Movimentações políticas e estratégias de associação entre candidaturas passam a integrar o debate sobre o cenário eleitoral estadual
Apoiadores do candidato Marcos Rogério acreditam que o apoio do governador Marcos Rocha e toda a estrutura da administração estadual ao seu principal adversário, Adailton Fúria, pode ser negativo ao nome escolhido pelo Palácio Rio Madeira/CPA, na eleição deste ano. Neste raciocínio, vale tudo para colocar Rocha e Fúria no mesmo palanque.
Pode ser uma estratégia, mas não se pode creditar a ela uma certeza absoluta. Há pesquisas que colocam Marcos Rocha com aprovação menor do que ele esperava, mas há outros cenários em que ele se destaca. Ao anunciar que a eleição de Fúria significaria uma continuidade da sua administração, Rocha deixou claro seu apoio.

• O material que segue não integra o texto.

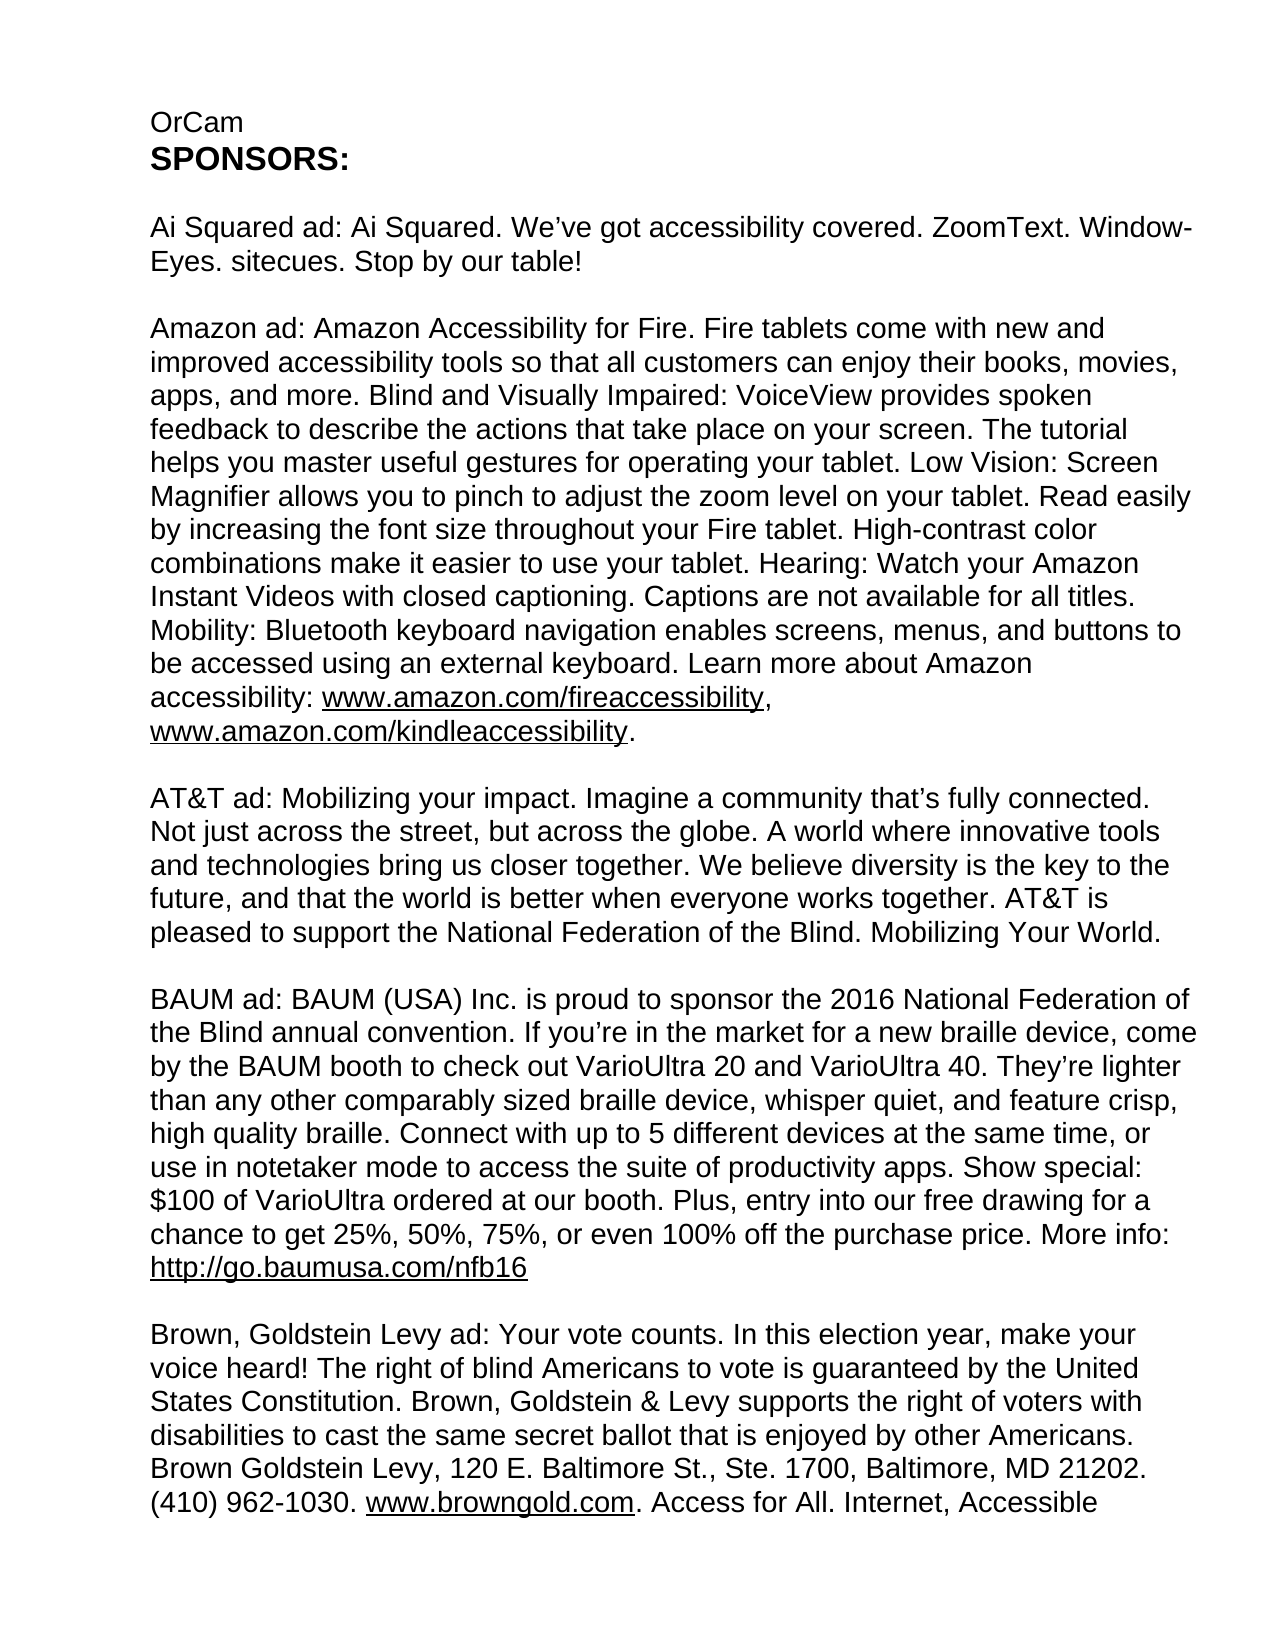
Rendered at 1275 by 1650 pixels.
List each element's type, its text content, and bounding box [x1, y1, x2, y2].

text AT&T ad: Mobilizing your impact. Imagine a community that’s fully connected. Not just across the street, but across the globe. A world where innovative tools and technologies bring us closer together. We believe diversity is the key to the future, and that the world is better when everyone works together. AT&T is pleased to support the National Federation of the Blind. Mobilizing Your World. [150, 781, 1200, 948]
text Ai Squared ad: Ai Squared. We’ve got accessibility covered. ZoomText. Window-Eyes. sitecues. Stop by our table! [150, 211, 1200, 278]
text OrCam [150, 105, 1200, 138]
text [150, 1317, 1200, 1519]
subtitle SPONSORS: [150, 138, 1200, 177]
text Amazon ad: Amazon Accessibility for Fire. Fire tablets come with new and improved accessibility tools so that all customers can enjoy their books, movies, apps, and more. Blind and Visually Impaired: VoiceView provides spoken feedback to describe the actions that take place on your screen. The tutorial helps you master useful gestures for operating your tablet. Low Vision: Screen Magnifier allows you to pinch to adjust the zoom level on your tablet. Read easily by increasing the font size throughout your Fire tablet. High-contrast color combinations make it easier to use your tablet. Hearing: Watch your Amazon Instant Videos with closed captioning. Captions are not available for all titles. Mobility: Bluetooth keyboard navigation enables screens, menus, and buttons to be accessed using an external keyboard. Learn more about Amazon accessibility: www.amazon.com/fireaccessibility, www.amazon.com/kindleaccessibility. [150, 311, 1200, 747]
text BAUM ad: BAUM (USA) Inc. is proud to sponsor the 2016 National Federation of the Blind annual convention. If you’re in the market for a new braille device, come by the BAUM booth to check out VarioUltra 20 and VarioUltra 40. They’re lighter than any other comparably sized braille device, whisper quiet, and feature crisp, high quality braille. Connect with up to 5 different devices at the same time, or use in notetaker mode to access the suite of productivity apps. Show special: $100 of VarioUltra ordered at our booth. Plus, entry into our free drawing for a chance to get 25%, 50%, 75%, or even 100% off the purchase price. More info: http://go.baumusa.com/nfb16 [150, 982, 1200, 1284]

A pergunta é: o atual Governador, que colocou a economia de Rondônia num patamar diferenciado; que colocou em índices pífios o desemprego e que atuou com força na área social, estará mesmo tão enfraquecido, ao ponto de prejudicar seu aliado?

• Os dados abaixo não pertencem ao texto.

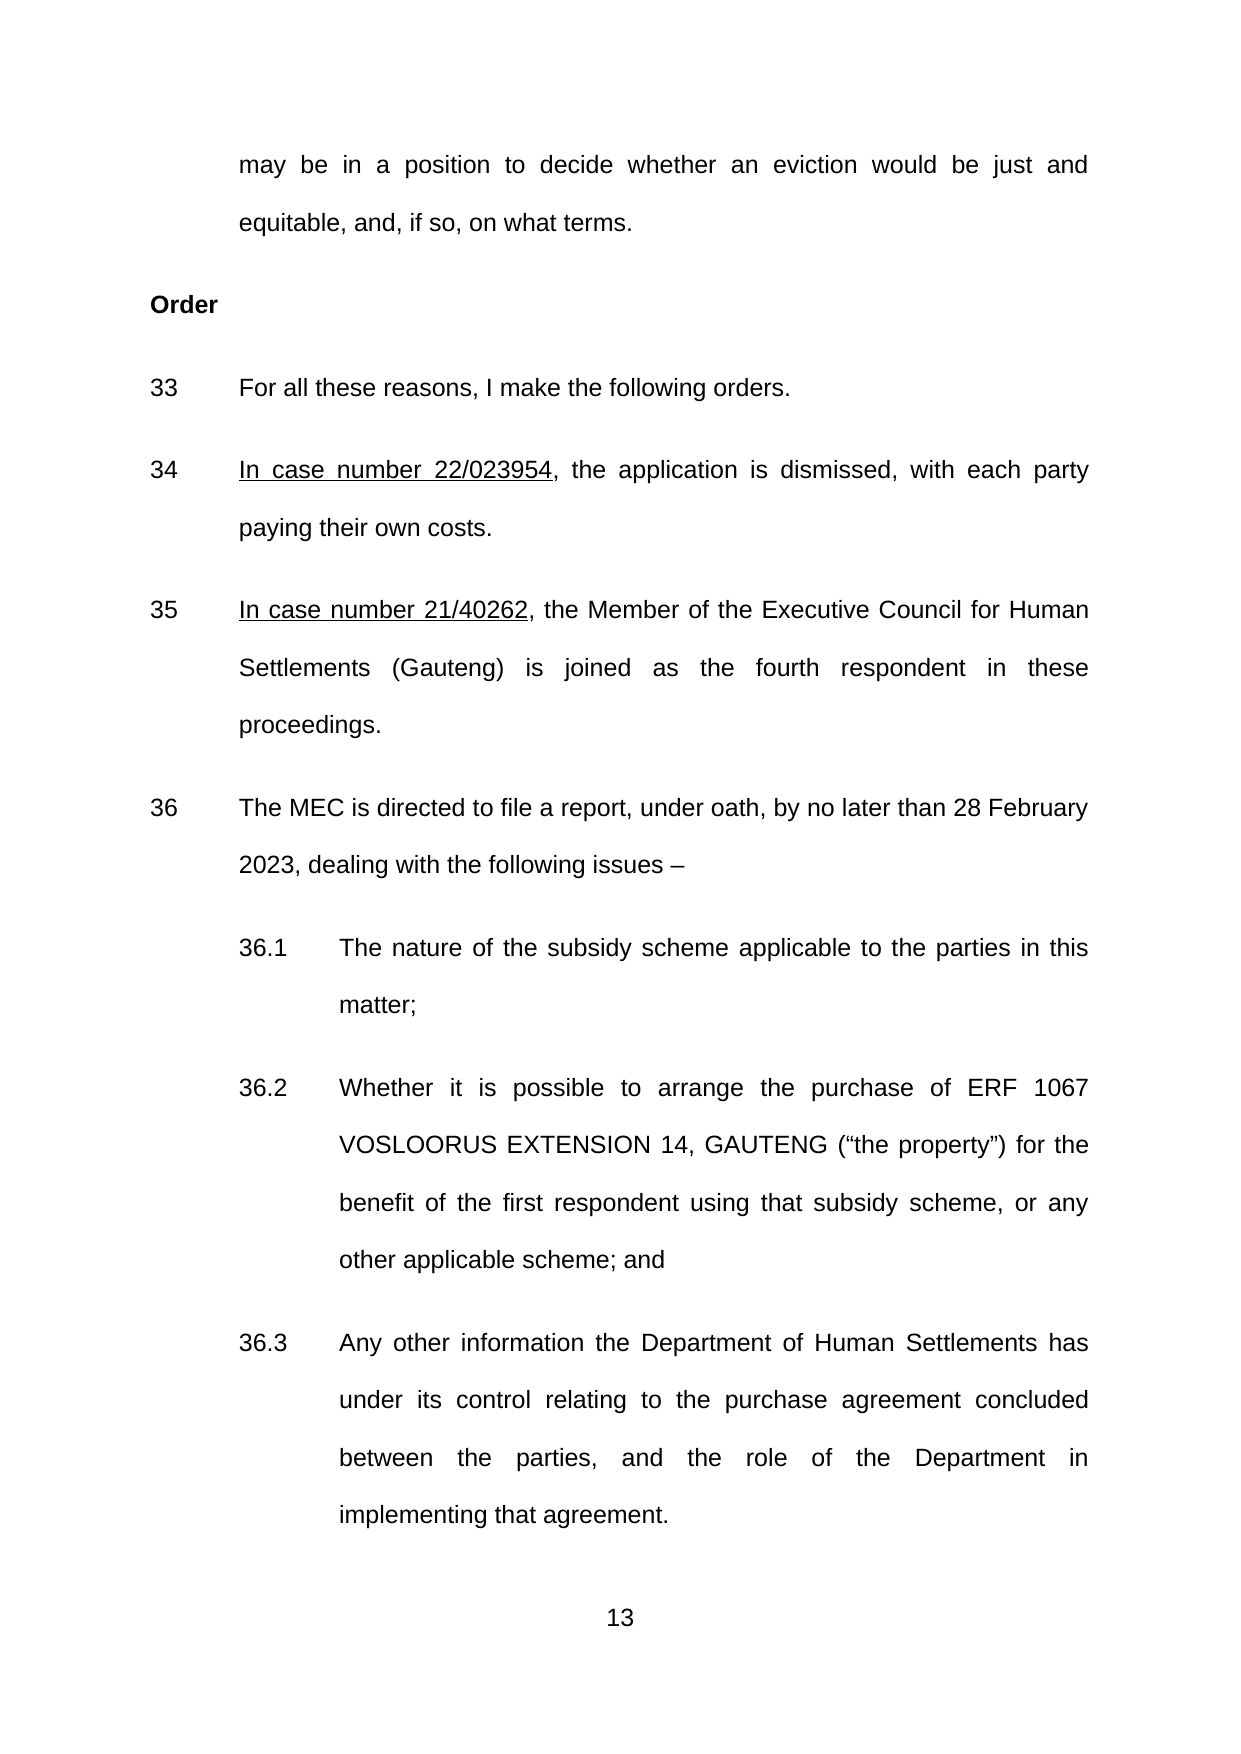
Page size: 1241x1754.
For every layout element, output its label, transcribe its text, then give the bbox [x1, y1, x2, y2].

Fúria tem procurado alguma distância, afirmando que a missão de Marcos Rocha é de governar o Estado e dele, como candidato, é mostrar aos rondonienses quem é, o que fez e o que pretende fazer. Mas quem achar que se houver um apoio forte da estrutura de governo, espalhada por todos os recantos do Estado, é ruim para Fúria, pode estar fazendo uma aposta errada.
Nesta semana, tentou se plantar uma Fake de que Luana Rocha seria a coordenadora da campanha de Fúria. Isso nunca sequer foi aventado. O que há é um grupo palaciano que está tratando do assunto eleição, em que Luana faz parte. Nada mais que isso.
Só se saberá que a estratégia dos adversários de Rocha e de Fúria de colocá-los no mesmo palanque, como se isso fosse afetar a candidatura do jovem candidato do PSD, lá na frente. Ainda é cedo para prever.
Mas a experiência ensina: nunca se deve subestimar quem tem o poder na mão, em ano eleitoral.